'Axe' murderer to face retrial due to conflicting evidence
A teenager jailed for the murder of a traveller hacked to death in front of his wife is to face a retrial, the Court of Appeal has ordered.
Senior judges allowed 18-year-old Martin Stokes' appeal against being convicted of killing John Mongan.
This was due to conflicting witness descriptions and a sense of unease about the safety of the verdict.
Appeals by Christopher Stokes and Edward Stokes, who were also both found guilty of the murder, were dismissed.
Mr Mongan, 30, was attacked with hatchets and other bladed weapons after intruders broke into his home at Fallswater Street, west Belfast in February 2008.
The father-of-three was killed in front of his heavily pregnant wife Julia, suffering up to 50 wounds, some possibly inflicted by a sword or machete.
The killers had smashed through a barricaded bedroom door to get at their target.
The accused, all from Londonderry, were jailed by a judge who told them they had taken the law into their own hands in setting out to "slay" the victim.
All three were found guilty of murdering Mr Mongan and sentenced to a combined total of at least 58 years in prison.
Edward Stokes, 39, was told he would serve at least 22 years of a life sentence, while Christopher Stokes, 35, was given a minimum 20-year tariff.
Martin Stokes, who was just 15 at the time of the murder, was handed a minimum 16-year term.
Mr Mongan's wife, who was due to give birth the day after the killing, described how she had pleaded with the intruders not to attack him.
She said in evidence that she witnessed the murder and named all three defendants as the killers.
Their challenge to the safety of their convictions has centred on the reliability of Mrs Mongan's testimony.
Crucially, she stated that all three of them were unmasked and that she could see their faces.
Defence lawyers claimed in the Court of Appeal that she lied throughout her evidence about what happened on the night her husband was killed.
During a three-day hearing it was also contended that confusing instructions were given to the trial jury.
Mrs Mongan had at first referred to Martin Stokes as Tom and gave three significantly different descriptions of him, including that he was over 6ft tall and 18 stone in weight.
His custody record showed he was 5ft 6in in height and 15 stone.
Delivering judgement in the appeal, Lord Chief Justice Sir Declan Morgan said the potentially conflicting descriptions were not drawn to the jury's attention.
Evidential issues meant a direction dealing with the possibility of an honest mistake was necessary in the case of Martin Stokes, he added.
Sir Declan said: "The different descriptions formed part of the defence case but were not mentioned in the charge.
"We are left with a sense of unease about the safety of the conviction of Martin Stokes.

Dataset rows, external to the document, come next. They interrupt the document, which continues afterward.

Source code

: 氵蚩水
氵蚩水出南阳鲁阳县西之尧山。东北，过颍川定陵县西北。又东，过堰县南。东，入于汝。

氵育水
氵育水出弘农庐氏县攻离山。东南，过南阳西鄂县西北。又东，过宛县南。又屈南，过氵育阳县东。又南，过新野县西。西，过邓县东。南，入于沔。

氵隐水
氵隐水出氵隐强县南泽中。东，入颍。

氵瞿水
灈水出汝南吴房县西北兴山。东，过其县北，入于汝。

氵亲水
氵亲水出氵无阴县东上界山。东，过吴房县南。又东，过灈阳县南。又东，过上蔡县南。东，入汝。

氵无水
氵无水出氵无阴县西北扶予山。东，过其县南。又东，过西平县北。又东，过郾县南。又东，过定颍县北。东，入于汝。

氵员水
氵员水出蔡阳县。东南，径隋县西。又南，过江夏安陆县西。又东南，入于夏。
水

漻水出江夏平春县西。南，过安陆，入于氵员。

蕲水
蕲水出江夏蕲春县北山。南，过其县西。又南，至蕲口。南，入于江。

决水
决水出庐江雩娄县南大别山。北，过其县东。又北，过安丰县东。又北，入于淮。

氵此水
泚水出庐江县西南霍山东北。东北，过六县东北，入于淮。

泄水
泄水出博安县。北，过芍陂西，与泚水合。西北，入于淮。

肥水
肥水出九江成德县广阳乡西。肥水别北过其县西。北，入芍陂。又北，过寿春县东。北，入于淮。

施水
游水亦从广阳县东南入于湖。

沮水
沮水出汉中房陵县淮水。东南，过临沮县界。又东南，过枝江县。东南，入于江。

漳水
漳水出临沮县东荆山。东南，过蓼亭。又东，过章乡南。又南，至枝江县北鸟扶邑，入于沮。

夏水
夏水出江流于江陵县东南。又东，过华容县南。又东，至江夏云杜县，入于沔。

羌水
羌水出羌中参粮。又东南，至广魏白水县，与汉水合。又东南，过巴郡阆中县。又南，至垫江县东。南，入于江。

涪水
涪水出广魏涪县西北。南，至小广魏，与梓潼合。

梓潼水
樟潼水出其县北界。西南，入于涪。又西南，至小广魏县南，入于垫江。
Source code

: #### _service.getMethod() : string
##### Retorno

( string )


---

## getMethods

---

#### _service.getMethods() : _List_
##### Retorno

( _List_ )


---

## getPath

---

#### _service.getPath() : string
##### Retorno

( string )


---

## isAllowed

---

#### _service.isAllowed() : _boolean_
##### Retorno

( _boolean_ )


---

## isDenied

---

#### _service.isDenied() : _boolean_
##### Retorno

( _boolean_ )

We therefore allow his appeal and order a retrial."
Edward Stokes's legal team had claimed there were countless possible explanations for the victim's blood being found on his shirt.
Sir Declan, sitting with Lord Justice Higgins and Lord Justice Coghlin, held that the jury was entitled to rely on it as powerful evidence that it was the victim's blood discovered on Edward Stokes's shirt on the morning of the murder.
Counsel for Christopher Stokes sought to play down the significance of cell site analysis evidence linking his phone to the murder scene and to County Fermanagh where a burnt out Isuzu Trooper vehicle was found hours later.
Sir Declan said the jury was entitled to draw an adverse inference from his failure to deal with the connection by giving evidence.
Dismissing the appeals by Christopher and Edward Stokes, he said neither man's conviction was considered unsafe.